Eine Woche Bogotá

12 07 2010

Hallo ihr Lieben,

die erste Woche bzw. mittlerweile schon 10 Tage  in Bogotá sind wie im Flug vergangen und während nebenan die Waschmaschine mit der ersten Ladung Wäsche gleich abhebt (merkwürdige Waschmaschinen sind das hier!) möchte ich euch doch auch ein bisschen an den ersten Erlebnissen teilhaben lassen.

Die letzte Woche stand ganz im Zeichen der Bürokratie: Ich musste ein Studentenvisum organisieren, dieses noch bei einer anderen Behörde registrieren lassen und eine Art „Ausländerausweis“ beantragen.

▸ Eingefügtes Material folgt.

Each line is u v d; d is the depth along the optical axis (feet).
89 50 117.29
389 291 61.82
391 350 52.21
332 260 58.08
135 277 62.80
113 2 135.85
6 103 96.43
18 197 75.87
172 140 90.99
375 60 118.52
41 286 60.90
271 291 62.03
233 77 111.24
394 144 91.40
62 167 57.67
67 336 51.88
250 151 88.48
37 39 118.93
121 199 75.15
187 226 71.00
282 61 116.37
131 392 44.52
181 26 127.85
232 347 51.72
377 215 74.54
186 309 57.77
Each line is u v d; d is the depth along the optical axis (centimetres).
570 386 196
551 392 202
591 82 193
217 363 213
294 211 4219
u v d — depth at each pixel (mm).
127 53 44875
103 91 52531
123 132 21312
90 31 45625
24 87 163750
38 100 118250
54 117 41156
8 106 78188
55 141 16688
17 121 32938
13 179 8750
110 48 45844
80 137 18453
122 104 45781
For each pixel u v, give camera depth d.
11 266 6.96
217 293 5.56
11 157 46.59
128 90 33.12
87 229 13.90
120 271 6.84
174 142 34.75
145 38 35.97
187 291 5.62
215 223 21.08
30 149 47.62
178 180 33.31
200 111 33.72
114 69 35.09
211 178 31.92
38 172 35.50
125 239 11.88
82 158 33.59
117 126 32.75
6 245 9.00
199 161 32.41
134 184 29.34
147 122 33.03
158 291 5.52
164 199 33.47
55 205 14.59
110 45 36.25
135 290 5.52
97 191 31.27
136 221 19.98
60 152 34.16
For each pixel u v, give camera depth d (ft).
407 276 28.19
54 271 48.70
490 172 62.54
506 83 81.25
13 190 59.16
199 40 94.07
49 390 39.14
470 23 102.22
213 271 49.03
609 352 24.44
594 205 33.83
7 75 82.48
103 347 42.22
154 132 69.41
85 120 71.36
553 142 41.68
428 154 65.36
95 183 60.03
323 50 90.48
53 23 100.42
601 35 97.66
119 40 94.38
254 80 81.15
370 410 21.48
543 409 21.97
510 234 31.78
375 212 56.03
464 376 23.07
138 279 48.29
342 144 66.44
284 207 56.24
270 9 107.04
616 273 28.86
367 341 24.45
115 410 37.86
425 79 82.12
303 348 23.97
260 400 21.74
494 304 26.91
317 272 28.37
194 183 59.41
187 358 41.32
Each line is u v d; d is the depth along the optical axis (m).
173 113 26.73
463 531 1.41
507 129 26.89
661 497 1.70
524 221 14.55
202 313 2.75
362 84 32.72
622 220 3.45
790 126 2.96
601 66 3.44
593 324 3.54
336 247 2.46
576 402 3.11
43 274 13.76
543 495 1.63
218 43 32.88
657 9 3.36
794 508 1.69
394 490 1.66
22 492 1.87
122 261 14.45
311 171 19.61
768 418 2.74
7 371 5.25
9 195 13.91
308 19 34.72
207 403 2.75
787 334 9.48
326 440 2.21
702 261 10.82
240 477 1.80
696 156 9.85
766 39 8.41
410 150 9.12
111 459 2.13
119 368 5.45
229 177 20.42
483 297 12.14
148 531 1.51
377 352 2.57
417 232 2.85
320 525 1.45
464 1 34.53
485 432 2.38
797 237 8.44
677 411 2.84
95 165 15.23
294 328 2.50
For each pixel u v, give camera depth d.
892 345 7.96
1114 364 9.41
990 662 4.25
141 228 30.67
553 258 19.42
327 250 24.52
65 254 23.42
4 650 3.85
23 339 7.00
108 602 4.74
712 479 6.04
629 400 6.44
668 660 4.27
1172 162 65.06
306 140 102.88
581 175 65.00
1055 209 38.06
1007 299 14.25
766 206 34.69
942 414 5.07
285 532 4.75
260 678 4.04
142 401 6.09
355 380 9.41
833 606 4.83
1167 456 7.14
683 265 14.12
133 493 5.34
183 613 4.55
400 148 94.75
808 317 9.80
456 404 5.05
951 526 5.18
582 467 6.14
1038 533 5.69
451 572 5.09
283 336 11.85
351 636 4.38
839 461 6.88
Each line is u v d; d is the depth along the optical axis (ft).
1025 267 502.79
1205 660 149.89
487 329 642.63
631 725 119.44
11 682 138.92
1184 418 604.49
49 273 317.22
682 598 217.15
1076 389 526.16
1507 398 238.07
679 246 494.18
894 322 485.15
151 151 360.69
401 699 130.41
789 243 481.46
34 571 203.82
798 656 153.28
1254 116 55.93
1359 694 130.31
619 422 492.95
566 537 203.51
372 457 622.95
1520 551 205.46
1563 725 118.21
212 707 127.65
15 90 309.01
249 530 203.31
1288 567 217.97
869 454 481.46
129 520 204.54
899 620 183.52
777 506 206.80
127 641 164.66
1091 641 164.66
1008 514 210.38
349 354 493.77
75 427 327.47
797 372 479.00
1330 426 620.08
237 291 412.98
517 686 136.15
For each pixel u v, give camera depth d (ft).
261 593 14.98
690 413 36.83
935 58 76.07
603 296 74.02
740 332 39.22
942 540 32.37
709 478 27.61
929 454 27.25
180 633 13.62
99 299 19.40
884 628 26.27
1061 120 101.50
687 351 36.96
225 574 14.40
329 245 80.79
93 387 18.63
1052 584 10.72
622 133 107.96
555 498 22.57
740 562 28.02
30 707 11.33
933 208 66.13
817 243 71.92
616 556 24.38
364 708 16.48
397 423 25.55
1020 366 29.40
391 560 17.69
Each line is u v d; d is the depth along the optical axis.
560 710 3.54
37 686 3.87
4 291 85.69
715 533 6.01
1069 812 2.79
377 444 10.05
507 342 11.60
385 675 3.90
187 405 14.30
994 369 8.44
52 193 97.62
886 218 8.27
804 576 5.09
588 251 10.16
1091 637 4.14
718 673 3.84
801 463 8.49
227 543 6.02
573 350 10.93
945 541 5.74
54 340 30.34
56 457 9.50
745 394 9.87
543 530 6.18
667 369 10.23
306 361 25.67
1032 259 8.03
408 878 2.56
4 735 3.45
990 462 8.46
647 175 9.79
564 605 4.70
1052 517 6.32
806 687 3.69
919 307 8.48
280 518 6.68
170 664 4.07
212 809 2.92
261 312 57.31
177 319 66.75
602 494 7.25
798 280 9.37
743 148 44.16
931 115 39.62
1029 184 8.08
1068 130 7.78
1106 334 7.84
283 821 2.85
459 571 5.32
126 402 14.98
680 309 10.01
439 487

Da solche Dinge hier immer sehr zeitaufwändig und nervenaufreibend sind, wollte ich eigentlich erst im „ORI“, sozusagen im  AAA der Uni hier nachfragen, wie das alles geht, die Dame, die mir aber da weiterhelfen könnte, hat natürlich Urlaub, insofern blieb mir nichts anderes übrig, als selbst mein Glück zu versuchen, die Dokumente zu sammeln, von denen ich wusste, dass ich sie brauchen würde, und mich auf zur Visaabteilung des Außenministeriums zu machen.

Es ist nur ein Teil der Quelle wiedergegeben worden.